In unauflöslicher Konkurrenz zur Abgasturboaufladung, bei der eine Abgasturbine einen Verdichter antreibt, der wegen der hohen Drehzahlen ebenfalls nur eine Turbine sein kann, steht heute nur mehr der mechanische Lader. Er wird von der Kurbelwelle angetrieben und beruht als Pumpe auf verschiedenen Verdrängerprinzipien (meist Flügelzellen-, Scroll- und Schraubenverdichtern).

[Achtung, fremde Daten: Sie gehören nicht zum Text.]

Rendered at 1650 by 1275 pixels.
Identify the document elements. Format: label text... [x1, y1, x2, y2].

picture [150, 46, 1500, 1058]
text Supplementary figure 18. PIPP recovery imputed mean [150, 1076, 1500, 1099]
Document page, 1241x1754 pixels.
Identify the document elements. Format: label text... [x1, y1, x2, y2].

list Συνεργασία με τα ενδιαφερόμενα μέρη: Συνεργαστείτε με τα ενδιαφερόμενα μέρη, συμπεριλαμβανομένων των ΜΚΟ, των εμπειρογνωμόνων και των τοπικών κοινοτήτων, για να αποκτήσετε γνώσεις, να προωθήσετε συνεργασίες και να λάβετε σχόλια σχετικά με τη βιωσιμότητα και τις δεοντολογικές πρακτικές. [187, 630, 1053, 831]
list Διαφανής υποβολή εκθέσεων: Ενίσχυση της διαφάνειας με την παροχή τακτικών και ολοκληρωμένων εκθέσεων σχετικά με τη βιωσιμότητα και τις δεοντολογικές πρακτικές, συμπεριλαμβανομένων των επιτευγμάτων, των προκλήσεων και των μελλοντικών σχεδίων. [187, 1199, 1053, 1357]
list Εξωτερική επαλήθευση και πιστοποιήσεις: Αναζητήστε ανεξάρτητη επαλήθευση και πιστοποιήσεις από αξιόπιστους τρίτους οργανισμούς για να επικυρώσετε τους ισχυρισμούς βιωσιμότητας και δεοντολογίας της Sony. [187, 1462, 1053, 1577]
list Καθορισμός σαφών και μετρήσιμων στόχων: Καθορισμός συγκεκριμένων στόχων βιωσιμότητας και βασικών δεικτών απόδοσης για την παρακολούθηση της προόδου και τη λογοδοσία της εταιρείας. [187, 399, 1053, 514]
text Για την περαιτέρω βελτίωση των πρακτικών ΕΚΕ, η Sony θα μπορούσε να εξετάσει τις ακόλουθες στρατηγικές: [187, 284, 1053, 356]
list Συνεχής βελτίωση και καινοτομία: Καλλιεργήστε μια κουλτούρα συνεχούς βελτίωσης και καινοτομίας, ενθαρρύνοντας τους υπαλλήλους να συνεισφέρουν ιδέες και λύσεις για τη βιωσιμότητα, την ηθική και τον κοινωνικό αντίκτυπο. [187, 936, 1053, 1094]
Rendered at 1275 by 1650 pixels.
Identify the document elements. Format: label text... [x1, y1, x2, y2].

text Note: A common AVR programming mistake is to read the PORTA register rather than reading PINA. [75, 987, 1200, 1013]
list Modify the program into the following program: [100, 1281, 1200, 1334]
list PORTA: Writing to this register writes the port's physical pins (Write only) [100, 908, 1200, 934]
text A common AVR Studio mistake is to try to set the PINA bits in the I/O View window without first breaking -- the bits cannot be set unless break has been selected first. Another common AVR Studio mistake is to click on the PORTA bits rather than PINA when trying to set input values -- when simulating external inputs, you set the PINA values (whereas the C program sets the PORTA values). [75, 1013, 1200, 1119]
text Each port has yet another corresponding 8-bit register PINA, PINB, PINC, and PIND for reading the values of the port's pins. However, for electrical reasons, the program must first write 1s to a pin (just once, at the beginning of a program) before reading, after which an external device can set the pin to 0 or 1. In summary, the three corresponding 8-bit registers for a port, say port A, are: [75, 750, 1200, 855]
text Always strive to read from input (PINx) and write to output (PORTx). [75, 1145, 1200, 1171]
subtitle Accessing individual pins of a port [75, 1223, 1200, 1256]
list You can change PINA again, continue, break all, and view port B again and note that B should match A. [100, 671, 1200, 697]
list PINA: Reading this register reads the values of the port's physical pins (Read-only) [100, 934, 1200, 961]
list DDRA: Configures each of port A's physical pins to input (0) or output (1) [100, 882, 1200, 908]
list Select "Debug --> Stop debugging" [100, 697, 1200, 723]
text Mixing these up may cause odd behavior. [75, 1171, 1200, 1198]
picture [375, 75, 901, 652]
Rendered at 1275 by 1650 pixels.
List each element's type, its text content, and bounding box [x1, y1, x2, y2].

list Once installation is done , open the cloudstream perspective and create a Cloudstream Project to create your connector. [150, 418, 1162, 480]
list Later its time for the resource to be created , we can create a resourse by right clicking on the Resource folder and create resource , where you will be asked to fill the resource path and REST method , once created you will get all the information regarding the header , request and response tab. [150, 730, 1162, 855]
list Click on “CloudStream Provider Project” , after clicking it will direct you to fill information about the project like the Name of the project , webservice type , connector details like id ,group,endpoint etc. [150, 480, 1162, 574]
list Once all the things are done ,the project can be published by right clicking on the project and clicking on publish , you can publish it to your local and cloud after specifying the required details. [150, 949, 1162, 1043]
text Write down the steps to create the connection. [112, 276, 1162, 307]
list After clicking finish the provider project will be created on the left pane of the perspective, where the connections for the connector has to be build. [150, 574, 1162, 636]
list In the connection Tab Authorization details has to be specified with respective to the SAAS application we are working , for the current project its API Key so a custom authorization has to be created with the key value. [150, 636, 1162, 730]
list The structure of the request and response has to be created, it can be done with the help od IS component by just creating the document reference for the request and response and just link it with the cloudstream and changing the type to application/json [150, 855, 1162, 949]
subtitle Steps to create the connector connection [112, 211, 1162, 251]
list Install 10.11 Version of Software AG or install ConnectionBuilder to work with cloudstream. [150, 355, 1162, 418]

Der Wettbewerb zwischen Turbine und Pumpe wird aufgrund ihrer spezifischen Vor- und Nachteile immer unentschieden bleiben: Der Turbolader nutzt die Energie des expandierenden Auspuffgases und kostet daher keine zusätzliche Leistung – ideal fürs Energiesparen. Allerdings wird ihm gerade bei kleinen, hoch aufgeladenen Motoren seine Abhängigkeit vom Abgas zum Verhängnis: Er braucht bei hoher Leistungsanforderung, etwa beim Anfahren, spürbar zu lange, um auf Touren zu kommen. Das bisschen Abgas, das der Motor bei niedriger Drehzahl produziert, reicht zur sofortigen Beschleunigung der trägen Turbine einfach nicht aus. Eine ausreichende Pumpleistung stellt sich dadurch spürbar verzögert ein. „Spürbar“ bedeutet nichts anderes als die lästige Anfahrschwäche. Auch in voller Fahrt ist dieses verzögerte Hochlaufen beim Gasgeben ärgerlich. Ebenfalls unschön ist der nichtlinear verlaufende Leistungsaufbau, der Fahrer muss also mit dem Gaspedal nachregeln. Bei der sogenannten „Fahrbarkeit“ ist der eigensinnige Turbo also kein Musterknabe.